[Information supplied]:
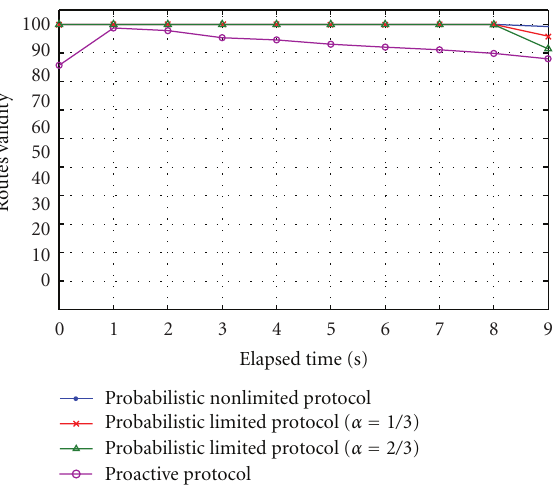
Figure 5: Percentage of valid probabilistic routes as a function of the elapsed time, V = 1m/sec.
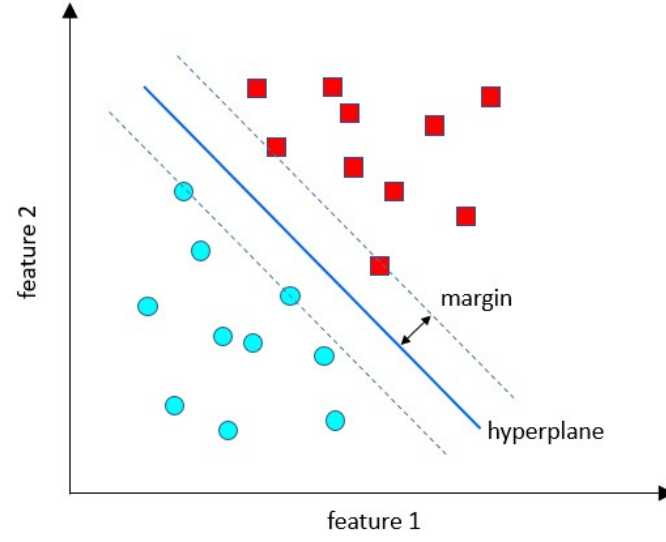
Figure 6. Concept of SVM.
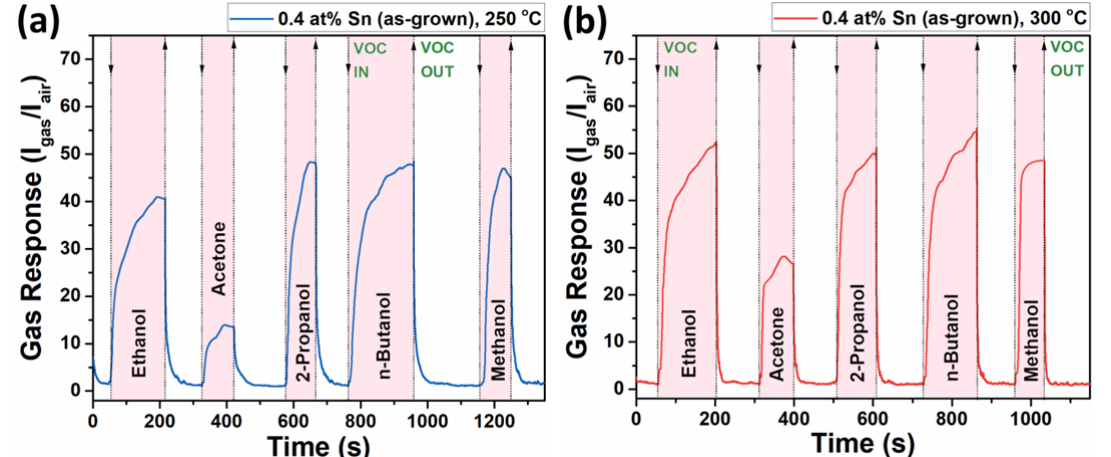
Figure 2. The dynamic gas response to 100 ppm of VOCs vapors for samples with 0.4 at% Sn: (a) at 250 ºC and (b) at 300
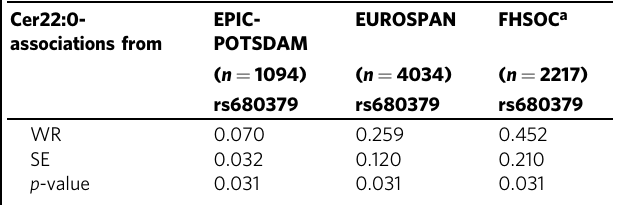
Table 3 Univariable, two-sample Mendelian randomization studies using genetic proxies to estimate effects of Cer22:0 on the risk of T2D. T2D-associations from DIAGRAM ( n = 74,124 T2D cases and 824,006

[Work instruction]: Filter the listing above, keeping only the lines with "Figure".

[Response box]:
Figure 5: Percentage of valid probabilistic routes as a function of the elapsed time, V = 1m/sec.
Figure 6. Concept of SVM.
Figure 2. The dynamic gas response to 100 ppm of VOCs vapors for samples with 0.4 at% Sn: (a) at 250 ºC and (b) at 300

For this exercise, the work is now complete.